Coronavirus once again cancels one of the Bay Area’s biggest festivals

Coronavirus once again cancels one of the Bay Area’s biggest festivalsPhoto Credit: Fremont Festival of the Arts
Wesley Severson
Published on September 24, 2021

If you were planning to hit one of the biggest street festivals in the country this weekend you’ll have to make new plans. The Fremont Festival of the Arts, which was supposed to happen on September 25th and 26th, was canceled due to the coronavirus pandemic. Organizers first scheduled the festival for August, and they tried delaying the event until the last weekend in September hoping that the spreading Delta variant would subside. But it hasn’t quite.

“We thought the pandemic might be a little bit further in our rearview mirror. We had to make the decision. It was painful, but we erred on the side of caution,” Fremont Chamber of Commerce CEO Cindy Bonior told Mercury News. “We know a lot of people were looking forward to it but we feel we made the right decision. We had to put the community first.”

This is the second straight year that the event was delayed over a month and then ultimately canceled. 

The Fremont Festival of the Arts is known to many as the largest free street festival in the west. In past years, more than 300,000 visitors have shown up to walk around to the dozens of vendor booths.

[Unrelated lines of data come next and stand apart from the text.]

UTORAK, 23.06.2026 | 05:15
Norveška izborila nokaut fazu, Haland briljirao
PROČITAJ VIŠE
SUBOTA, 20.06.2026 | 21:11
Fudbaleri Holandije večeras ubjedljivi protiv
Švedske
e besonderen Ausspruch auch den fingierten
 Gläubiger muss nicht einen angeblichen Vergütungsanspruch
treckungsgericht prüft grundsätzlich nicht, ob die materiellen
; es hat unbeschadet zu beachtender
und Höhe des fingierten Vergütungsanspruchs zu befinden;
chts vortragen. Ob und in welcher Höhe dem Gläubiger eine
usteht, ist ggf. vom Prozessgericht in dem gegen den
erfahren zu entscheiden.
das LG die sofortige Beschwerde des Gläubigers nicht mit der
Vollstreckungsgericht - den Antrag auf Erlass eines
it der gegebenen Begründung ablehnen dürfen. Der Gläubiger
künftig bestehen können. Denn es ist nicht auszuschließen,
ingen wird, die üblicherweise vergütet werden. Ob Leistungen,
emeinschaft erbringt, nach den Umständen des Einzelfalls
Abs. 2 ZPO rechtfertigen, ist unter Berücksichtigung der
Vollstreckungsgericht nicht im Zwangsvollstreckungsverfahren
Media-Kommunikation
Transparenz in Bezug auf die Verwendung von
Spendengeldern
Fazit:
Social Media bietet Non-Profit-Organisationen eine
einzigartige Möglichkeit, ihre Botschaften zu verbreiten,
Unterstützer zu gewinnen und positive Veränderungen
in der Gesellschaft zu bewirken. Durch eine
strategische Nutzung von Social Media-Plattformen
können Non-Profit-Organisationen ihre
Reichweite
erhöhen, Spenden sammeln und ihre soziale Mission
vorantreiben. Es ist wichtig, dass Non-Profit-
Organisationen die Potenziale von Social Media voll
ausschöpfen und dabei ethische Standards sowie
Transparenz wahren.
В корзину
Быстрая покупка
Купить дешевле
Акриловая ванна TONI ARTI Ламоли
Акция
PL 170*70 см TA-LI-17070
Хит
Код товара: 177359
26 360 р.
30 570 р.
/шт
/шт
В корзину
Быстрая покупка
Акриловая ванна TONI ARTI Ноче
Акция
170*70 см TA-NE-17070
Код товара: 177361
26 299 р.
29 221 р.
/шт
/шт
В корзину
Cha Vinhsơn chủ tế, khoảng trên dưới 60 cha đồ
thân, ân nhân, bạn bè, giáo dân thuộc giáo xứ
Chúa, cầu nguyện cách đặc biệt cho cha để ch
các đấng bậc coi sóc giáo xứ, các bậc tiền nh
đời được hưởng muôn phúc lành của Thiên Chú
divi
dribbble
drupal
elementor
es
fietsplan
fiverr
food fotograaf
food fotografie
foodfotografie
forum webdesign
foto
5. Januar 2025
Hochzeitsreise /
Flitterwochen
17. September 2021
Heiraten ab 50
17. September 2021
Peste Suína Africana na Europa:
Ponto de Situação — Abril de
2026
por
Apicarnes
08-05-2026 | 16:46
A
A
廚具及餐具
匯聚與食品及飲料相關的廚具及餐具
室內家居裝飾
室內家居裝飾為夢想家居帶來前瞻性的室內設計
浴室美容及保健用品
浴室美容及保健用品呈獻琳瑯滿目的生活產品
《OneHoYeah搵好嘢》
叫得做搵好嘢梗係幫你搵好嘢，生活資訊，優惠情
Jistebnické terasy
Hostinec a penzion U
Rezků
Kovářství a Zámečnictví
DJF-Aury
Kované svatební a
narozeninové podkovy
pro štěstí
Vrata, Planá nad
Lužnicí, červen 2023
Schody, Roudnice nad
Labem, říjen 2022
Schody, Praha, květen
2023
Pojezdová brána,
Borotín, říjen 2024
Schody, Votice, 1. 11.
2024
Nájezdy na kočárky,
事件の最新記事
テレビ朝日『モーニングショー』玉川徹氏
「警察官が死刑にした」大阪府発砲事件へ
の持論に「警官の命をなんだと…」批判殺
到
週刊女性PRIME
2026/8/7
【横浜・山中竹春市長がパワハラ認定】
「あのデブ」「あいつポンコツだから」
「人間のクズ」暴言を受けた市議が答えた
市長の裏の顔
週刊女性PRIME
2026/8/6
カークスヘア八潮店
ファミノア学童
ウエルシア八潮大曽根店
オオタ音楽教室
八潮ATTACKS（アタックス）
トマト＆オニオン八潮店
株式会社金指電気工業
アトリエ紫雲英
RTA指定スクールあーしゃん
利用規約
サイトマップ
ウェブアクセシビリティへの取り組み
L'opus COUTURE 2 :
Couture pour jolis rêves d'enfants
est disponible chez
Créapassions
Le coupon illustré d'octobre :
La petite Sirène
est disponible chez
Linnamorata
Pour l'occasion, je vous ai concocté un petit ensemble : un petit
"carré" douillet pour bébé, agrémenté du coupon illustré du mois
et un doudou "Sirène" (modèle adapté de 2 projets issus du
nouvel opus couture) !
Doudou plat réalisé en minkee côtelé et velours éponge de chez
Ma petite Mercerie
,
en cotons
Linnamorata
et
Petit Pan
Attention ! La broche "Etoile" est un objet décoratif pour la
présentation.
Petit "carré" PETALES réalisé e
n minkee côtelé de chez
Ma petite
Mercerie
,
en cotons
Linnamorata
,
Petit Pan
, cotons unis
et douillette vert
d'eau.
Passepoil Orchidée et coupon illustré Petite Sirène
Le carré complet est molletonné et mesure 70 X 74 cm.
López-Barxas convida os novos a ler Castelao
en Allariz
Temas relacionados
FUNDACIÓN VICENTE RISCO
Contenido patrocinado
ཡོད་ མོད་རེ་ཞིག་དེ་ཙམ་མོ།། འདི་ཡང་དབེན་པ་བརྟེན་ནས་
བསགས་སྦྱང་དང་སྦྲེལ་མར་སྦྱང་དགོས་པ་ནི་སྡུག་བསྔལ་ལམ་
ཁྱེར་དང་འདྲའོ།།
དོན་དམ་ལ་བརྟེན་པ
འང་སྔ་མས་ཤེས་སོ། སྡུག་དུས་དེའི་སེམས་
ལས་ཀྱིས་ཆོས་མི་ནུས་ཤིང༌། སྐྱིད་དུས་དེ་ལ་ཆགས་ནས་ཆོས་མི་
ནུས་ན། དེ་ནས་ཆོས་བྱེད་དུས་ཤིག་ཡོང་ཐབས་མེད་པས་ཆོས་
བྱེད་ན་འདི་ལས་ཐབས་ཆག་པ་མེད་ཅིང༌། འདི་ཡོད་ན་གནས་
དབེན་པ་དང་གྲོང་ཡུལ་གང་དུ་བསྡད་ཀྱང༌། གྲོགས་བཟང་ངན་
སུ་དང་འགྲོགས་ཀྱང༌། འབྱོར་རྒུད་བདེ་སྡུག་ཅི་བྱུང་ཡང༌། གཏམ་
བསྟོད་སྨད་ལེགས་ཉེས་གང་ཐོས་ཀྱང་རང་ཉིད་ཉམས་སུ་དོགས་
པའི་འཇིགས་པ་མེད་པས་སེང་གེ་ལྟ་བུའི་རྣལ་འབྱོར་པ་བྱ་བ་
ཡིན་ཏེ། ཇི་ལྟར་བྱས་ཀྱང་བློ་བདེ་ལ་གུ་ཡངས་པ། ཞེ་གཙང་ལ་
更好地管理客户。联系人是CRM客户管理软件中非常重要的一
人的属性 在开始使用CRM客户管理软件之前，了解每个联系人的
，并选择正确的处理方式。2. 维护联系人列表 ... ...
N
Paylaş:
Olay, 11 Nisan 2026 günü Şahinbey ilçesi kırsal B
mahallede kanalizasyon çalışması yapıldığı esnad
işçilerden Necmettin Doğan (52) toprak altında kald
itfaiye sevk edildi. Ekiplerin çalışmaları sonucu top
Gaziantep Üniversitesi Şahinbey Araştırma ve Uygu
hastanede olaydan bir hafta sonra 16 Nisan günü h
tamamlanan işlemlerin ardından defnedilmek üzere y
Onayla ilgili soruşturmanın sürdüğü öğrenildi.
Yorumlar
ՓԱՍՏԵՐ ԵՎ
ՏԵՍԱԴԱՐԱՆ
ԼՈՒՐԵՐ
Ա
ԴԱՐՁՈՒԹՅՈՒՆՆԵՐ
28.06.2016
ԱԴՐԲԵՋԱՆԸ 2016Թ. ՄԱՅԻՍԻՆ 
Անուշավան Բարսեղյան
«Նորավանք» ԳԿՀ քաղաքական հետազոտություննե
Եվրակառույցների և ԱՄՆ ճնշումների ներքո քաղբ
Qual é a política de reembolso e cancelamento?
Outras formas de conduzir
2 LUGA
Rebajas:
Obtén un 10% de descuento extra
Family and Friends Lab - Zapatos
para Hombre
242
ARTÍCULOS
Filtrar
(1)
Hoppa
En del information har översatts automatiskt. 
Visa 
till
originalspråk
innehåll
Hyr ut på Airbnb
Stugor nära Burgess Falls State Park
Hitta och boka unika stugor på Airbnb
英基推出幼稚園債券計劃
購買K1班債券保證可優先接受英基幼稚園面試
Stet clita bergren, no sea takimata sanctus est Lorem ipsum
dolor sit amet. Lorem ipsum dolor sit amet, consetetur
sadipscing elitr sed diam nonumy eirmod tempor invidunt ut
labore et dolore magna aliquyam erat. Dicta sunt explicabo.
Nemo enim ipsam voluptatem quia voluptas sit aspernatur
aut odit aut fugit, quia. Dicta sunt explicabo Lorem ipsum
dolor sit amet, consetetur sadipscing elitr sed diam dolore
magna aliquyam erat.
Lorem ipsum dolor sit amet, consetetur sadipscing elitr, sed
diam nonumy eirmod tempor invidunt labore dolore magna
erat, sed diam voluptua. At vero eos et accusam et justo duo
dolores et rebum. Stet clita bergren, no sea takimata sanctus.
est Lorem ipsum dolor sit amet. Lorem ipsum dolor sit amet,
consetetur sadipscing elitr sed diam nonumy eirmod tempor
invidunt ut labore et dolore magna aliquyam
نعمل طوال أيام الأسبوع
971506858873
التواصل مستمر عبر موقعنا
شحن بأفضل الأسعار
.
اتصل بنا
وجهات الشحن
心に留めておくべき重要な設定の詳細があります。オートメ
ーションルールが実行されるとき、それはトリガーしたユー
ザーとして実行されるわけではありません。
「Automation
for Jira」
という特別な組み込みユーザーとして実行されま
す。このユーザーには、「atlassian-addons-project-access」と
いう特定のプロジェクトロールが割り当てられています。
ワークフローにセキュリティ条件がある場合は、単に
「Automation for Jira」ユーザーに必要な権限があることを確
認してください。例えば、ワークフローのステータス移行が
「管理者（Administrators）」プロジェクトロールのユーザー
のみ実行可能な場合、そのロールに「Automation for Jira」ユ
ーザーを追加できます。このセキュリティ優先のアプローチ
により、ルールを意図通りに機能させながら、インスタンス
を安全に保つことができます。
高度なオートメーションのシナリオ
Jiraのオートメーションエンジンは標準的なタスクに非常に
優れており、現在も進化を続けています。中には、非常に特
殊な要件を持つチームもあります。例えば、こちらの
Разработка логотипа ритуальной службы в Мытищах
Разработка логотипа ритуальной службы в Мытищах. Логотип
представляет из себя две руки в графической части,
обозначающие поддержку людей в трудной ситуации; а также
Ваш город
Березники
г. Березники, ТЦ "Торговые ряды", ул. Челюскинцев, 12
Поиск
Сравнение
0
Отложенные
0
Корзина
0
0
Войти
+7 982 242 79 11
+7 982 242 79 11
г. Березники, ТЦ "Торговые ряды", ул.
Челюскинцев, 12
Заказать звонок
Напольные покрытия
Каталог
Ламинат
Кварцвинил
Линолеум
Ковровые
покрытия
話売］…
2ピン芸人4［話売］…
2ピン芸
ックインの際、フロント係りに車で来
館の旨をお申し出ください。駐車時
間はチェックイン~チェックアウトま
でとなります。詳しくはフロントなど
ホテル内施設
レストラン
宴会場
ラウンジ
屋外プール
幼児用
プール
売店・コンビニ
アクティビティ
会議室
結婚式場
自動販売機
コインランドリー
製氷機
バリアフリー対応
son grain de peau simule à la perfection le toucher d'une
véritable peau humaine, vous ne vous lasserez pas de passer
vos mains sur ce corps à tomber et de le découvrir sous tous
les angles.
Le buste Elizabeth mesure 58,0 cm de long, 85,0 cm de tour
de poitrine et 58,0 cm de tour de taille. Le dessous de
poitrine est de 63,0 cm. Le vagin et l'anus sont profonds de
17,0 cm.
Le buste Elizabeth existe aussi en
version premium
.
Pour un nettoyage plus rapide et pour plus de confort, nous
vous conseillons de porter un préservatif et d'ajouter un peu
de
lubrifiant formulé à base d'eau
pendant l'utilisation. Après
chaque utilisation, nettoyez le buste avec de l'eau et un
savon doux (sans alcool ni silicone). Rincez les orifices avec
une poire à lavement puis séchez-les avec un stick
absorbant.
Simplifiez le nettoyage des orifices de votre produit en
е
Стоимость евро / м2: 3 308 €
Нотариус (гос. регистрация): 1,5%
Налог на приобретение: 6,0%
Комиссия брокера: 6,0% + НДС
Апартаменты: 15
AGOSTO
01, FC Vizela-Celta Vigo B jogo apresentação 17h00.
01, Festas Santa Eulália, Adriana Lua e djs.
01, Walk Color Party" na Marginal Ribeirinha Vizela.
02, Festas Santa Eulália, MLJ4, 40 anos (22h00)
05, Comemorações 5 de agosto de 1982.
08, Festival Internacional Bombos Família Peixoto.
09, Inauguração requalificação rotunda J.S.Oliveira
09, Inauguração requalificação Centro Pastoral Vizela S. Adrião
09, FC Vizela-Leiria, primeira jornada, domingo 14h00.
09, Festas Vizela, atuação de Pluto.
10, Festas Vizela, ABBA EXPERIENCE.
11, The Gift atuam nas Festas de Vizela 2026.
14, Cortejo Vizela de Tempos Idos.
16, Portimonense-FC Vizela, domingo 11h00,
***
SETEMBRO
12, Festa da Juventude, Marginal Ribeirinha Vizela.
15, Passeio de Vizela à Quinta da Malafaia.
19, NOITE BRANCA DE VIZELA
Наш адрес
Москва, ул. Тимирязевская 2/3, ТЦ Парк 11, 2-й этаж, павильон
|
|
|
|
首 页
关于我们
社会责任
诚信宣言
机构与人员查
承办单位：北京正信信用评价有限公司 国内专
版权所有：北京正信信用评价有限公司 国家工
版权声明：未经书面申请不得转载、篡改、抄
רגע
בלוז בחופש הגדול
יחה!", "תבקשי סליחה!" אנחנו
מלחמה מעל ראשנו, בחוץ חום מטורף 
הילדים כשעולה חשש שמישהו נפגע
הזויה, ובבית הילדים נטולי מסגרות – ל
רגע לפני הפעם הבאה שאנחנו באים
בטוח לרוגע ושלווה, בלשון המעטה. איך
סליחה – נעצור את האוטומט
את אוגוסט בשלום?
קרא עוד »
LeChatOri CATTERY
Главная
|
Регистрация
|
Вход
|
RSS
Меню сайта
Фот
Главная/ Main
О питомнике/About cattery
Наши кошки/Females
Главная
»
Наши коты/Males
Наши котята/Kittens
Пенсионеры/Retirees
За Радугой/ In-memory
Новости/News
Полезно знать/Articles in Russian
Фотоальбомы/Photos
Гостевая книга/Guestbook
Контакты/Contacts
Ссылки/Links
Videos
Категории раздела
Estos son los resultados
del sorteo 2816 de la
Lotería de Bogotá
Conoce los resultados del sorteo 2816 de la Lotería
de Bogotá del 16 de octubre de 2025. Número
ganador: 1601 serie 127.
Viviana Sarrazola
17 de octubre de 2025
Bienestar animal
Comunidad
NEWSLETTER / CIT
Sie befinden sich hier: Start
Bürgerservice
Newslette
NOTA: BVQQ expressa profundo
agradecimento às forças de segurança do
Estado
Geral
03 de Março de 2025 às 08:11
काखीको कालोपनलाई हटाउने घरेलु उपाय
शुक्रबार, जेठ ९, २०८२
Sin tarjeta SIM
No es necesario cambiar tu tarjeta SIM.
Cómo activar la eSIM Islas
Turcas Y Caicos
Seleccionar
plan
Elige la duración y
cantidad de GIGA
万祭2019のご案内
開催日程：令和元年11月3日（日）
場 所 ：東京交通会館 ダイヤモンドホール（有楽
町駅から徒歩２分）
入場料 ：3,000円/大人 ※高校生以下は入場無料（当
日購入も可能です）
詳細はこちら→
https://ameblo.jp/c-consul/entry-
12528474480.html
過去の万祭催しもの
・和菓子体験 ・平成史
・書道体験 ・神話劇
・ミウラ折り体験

There’s also tons of food and alcohol along with live music. One of the biggest challenges organizers face is that the festival is free and anyone can just walk right in from several different streets. Festival organizers were not prepared financially to get all the safety supplies they would have needed to keep everyone safe.

“We have no point of entrance, we have no point of exit, we can’t control the number of people, we couldn’t essentially be the mask police, we couldn’t check for vaccinations. There were just too many unknowns to make it safe and to ensure success under the current conditions that we’re facing,” Bonior told Mercury News. 

Organizers let vendors know a few weeks ago when Delta variant cases were increasing that the festival was not going to happen. The Fremont Chamber of Commerce puts on the event every year. The agency is now trying to figure out how to plan for next year’s event which is scheduled for August 6th and 7th. “We’re looking forward to rebuilding it, and coming back with something even better in the future,” Bonior told Mercury News.